— What you need to do —
Below are the records; print them again exactly and omit the pictures.

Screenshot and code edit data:
★ ★ ★ ★ ★ ★ ★

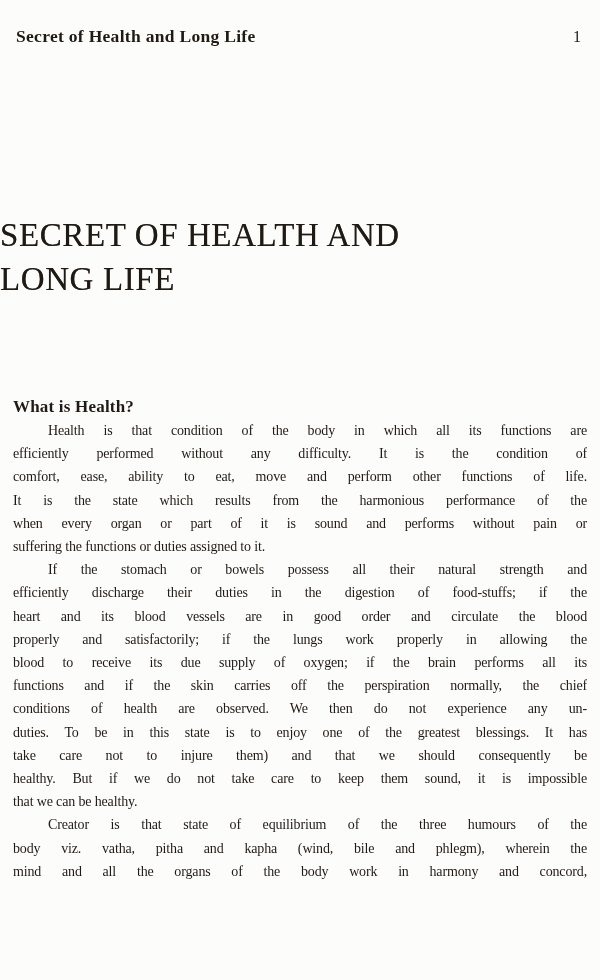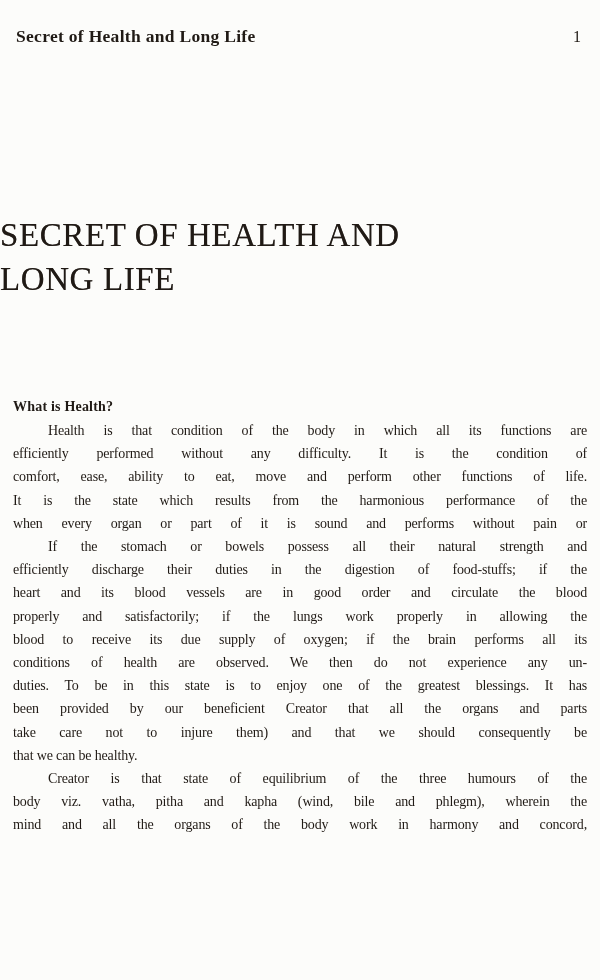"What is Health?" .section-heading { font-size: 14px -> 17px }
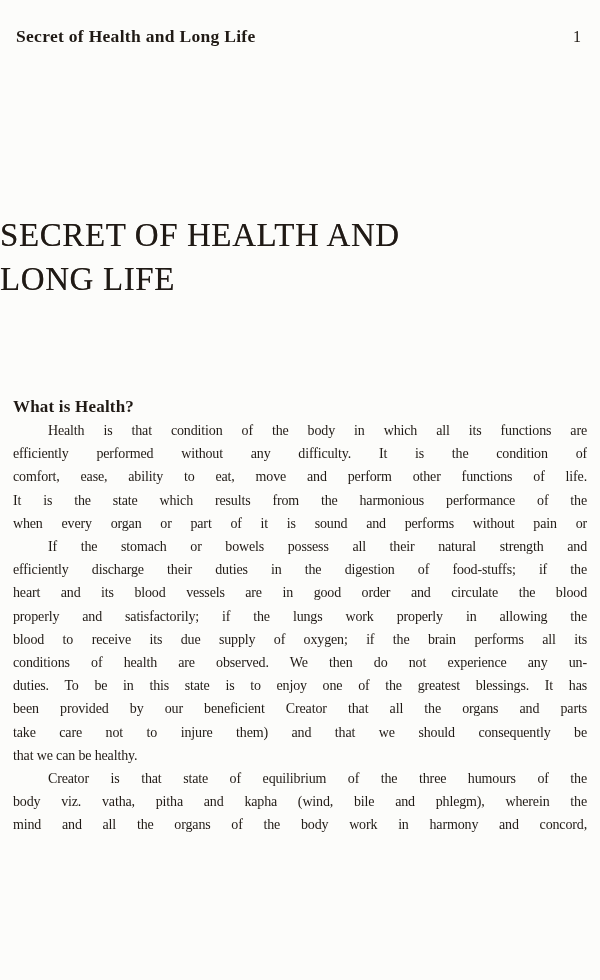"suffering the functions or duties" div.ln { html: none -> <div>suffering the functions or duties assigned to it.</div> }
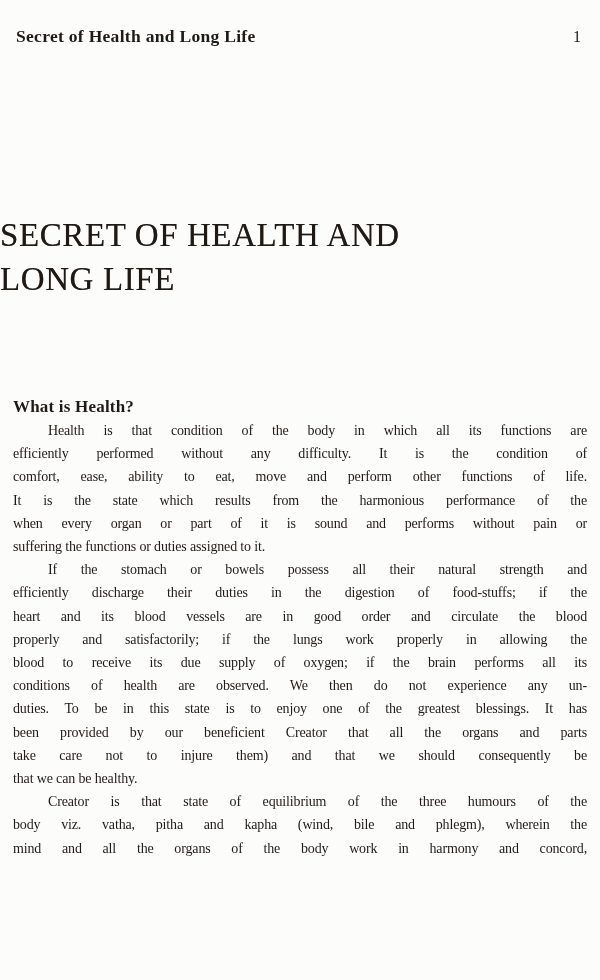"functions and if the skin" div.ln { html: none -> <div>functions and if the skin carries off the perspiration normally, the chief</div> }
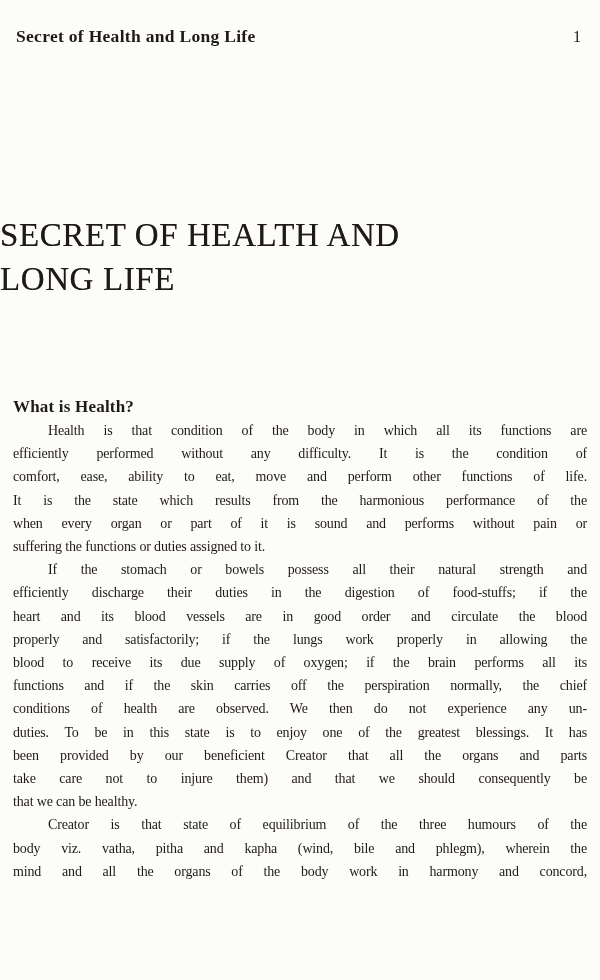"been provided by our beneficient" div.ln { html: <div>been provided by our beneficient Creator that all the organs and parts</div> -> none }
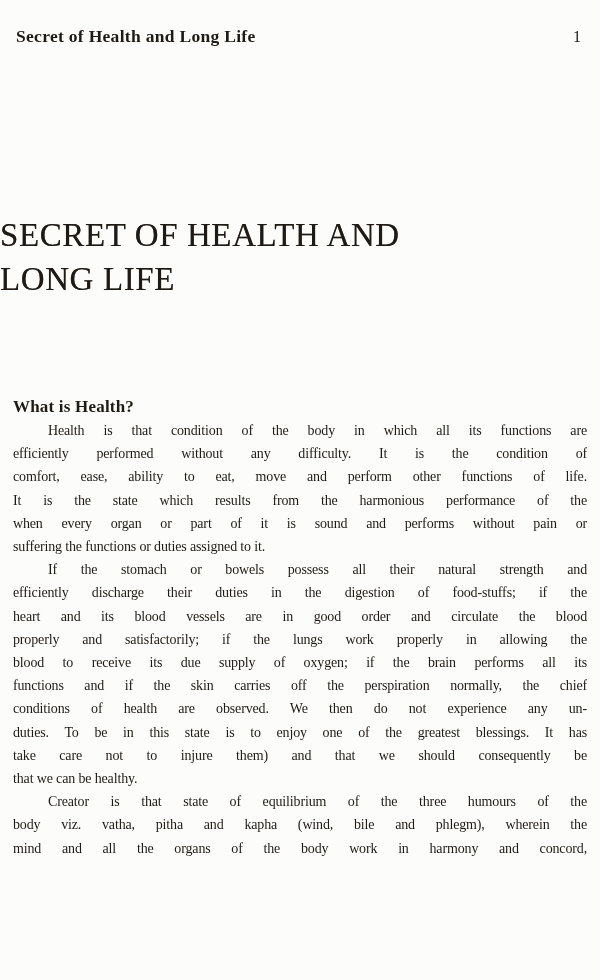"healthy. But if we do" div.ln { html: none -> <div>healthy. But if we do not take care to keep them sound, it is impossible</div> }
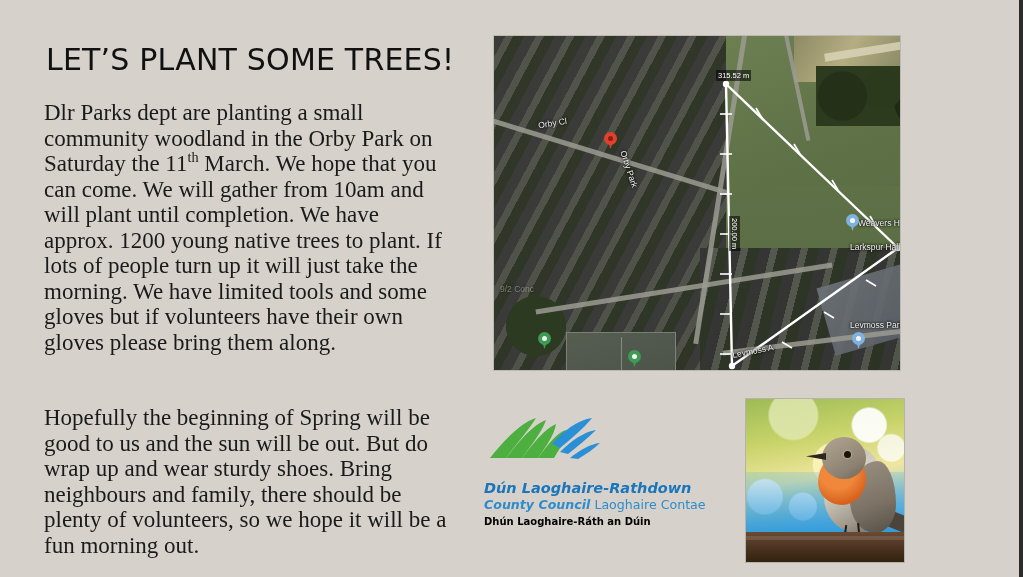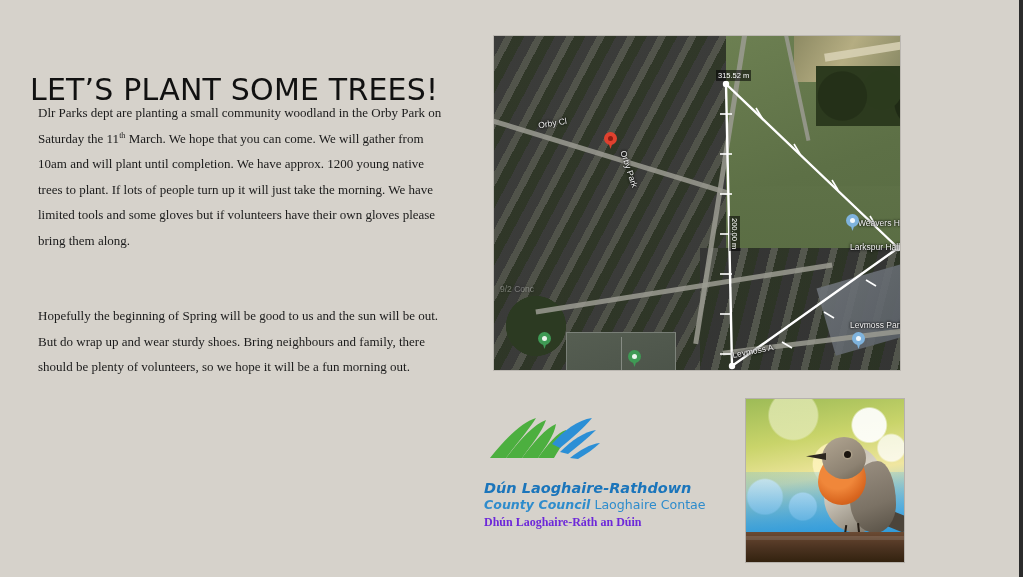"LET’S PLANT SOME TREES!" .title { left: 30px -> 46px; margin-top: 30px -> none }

★ ★ ★ ★ ★ ★ ★

— Reply —
"What is Health?" .section-heading { font-size: 14px -> 17px }
"suffering the functions or duties" div.ln { html: none -> <div>suffering the functions or duties assigned to it.</div> }
"functions and if the skin" div.ln { html: none -> <div>functions and if the skin carries off the perspiration normally, the chief</div> }
"been provided by our beneficient" div.ln { html: <div>been provided by our beneficient Creator that all the organs and parts</div> -> none }
"healthy. But if we do" div.ln { html: none -> <div>healthy. But if we do not take care to keep them sound, it is impossible</div> }
"LET’S PLANT SOME TREES!" .title { left: 30px -> 46px; margin-top: 30px -> none }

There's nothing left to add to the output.